LLM-Assisted Incident Report Generation: Quality, Speed, and Analyst Acceptance
APA Citation
Olsson, M. & Reyes, A. (2024). LLM-Assisted Incident Report Generation: Quality, Speed, and Analyst Acceptance. *Digital Threats: Research and Practice*. https://doi.org/10.1145/3698901
View original paper →What Did This Cybersecurity Research Find?
This cybersecurity operations study tested LLM-assisted incident report generation in four SOCs, comparing report quality and production time against fully manual reports. Cybersecurity incident reports drafted by LLMs and reviewed by analysts were produced 64% faster than fully manual reports and received equivalent quality ratings from stakeholders, but analysts needed to correct factual hallucinations in 12% of AI-generated drafts.
Key Findings
- 1LLM-assisted incident reports were produced 64% faster than manual reports
- 2Stakeholder quality ratings were equivalent for AI-assisted and manual reports
- 3Factual hallucinations (incorrect technical details) appeared in 12% of AI-generated drafts
- 4Timeline accuracy was the most common hallucination type (incorrect event sequencing)
- 5Analysts spent 15% of saved time on review and correction of AI-generated content
How Does This Apply to Cybersecurity Careers?
SOC analysts can use AI report generation to reduce documentation burden.
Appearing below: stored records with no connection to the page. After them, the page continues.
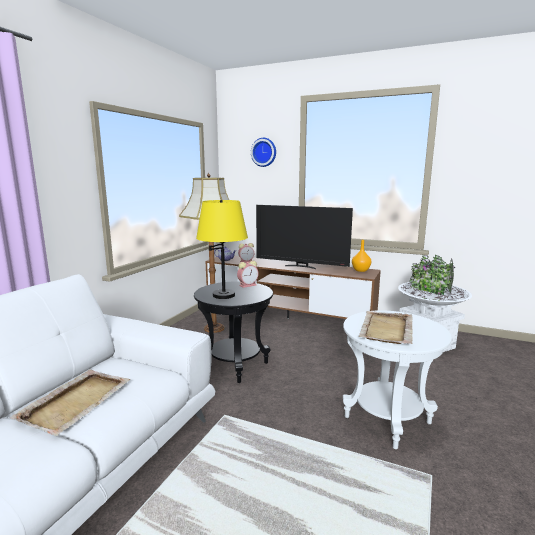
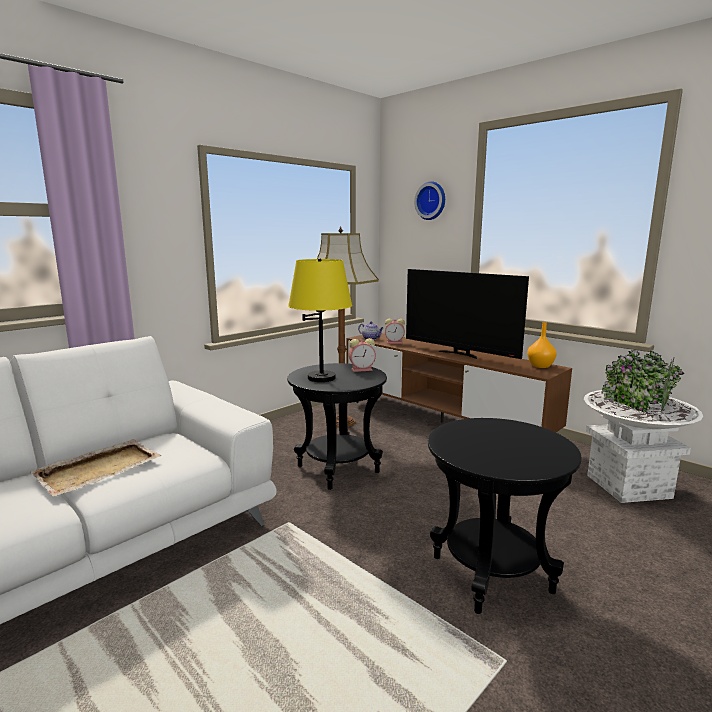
camera: 20 degrees right, 0 degrees up
(386, 329) = (486, 444): beige tray -> none
(387, 420) = (491, 575): white side table -> black side table

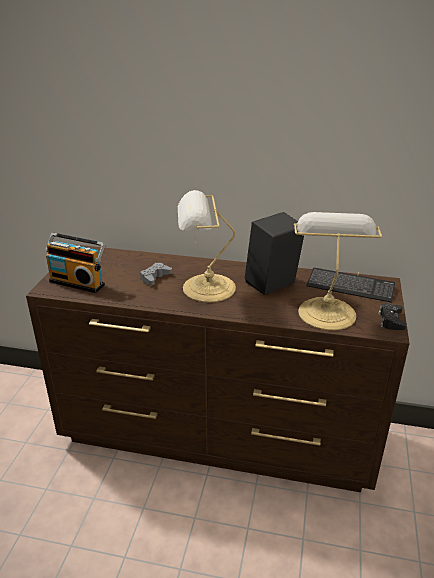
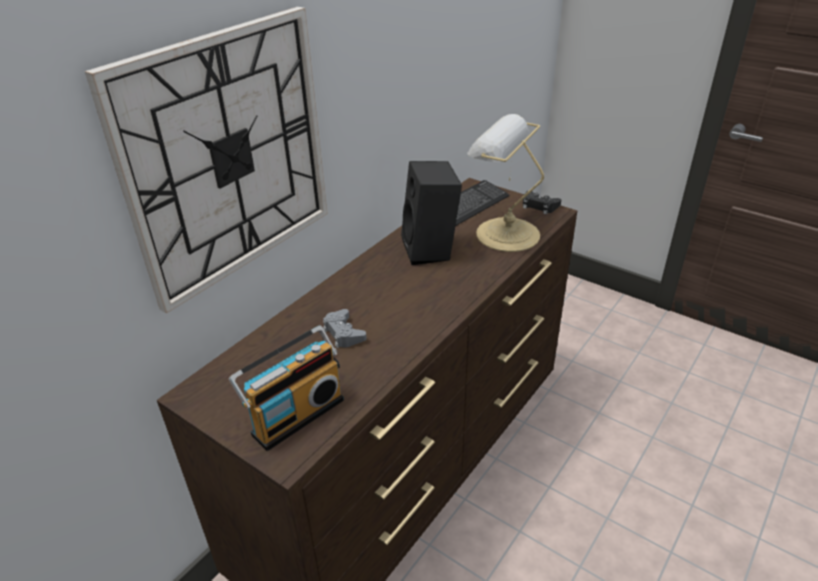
camera: 65 degrees left, 5 degrees up
(148, 141) = (229, 157): none -> wall clock
(206, 288) = (403, 297): table lamp -> none

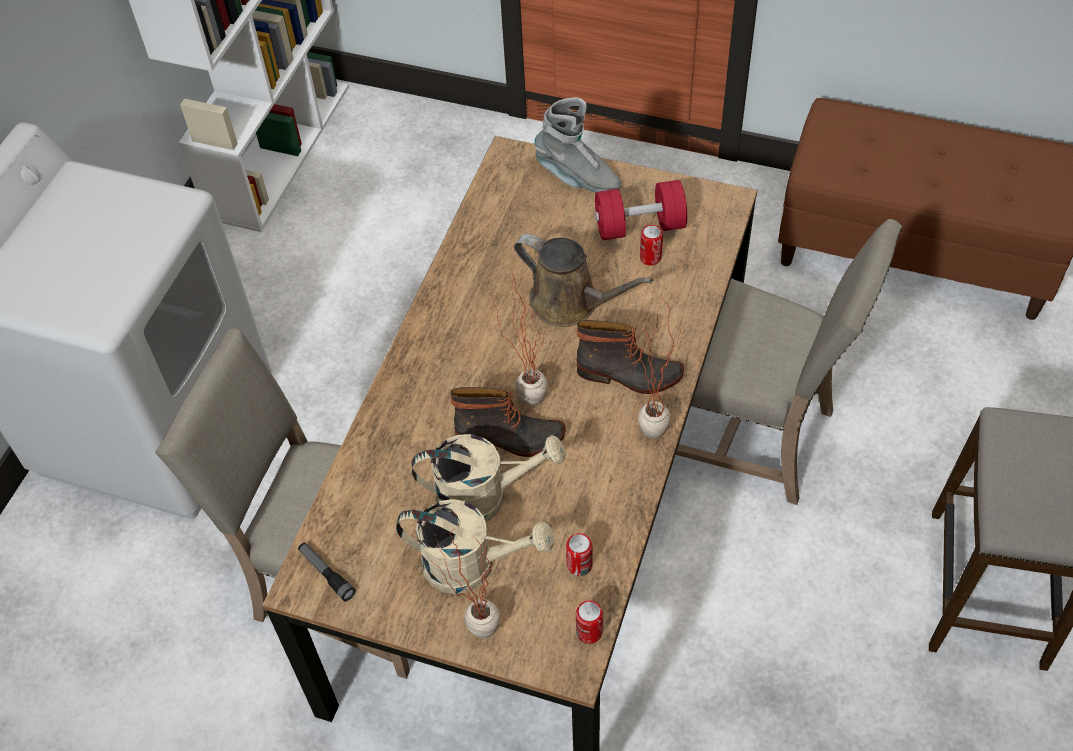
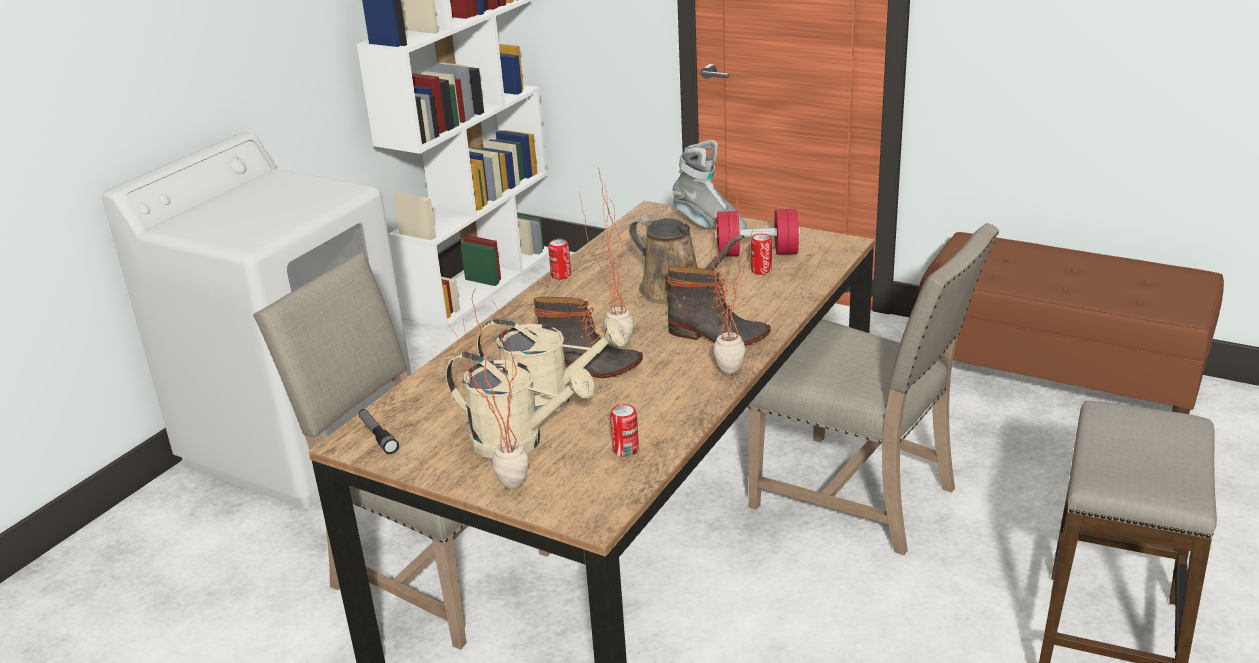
camera: 10 degrees right, 25 degrees down
(589, 632) = (619, 495): can -> can (561, 275)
Security managers can evaluate AI writing tools while understanding the necessary human review requirements.
Who Should Read This?
Frequently Asked Questions
What did this cybersecurity research find?
This cybersecurity operations study tested LLM-assisted incident report generation in four SOCs, comparing report quality and production time against fully manual reports. Cybersecurity incident reports drafted by LLMs and reviewed by analysts were produced 64% faster than fully manual reports and received equivalent quality ratings from stakeholders, but analysts needed to correct factual hallucinations in 12% of AI-generated drafts.
How is this research relevant to cybersecurity careers?
SOC analysts can use AI report generation to reduce documentation burden. Security managers can evaluate AI writing tools while understanding the necessary human review requirements.
Where was this cybersecurity research published?
This study was published in Digital Threats: Research and Practice in 2024. The DOI is 10.1145/3698901. Access the original paper through the publisher link above.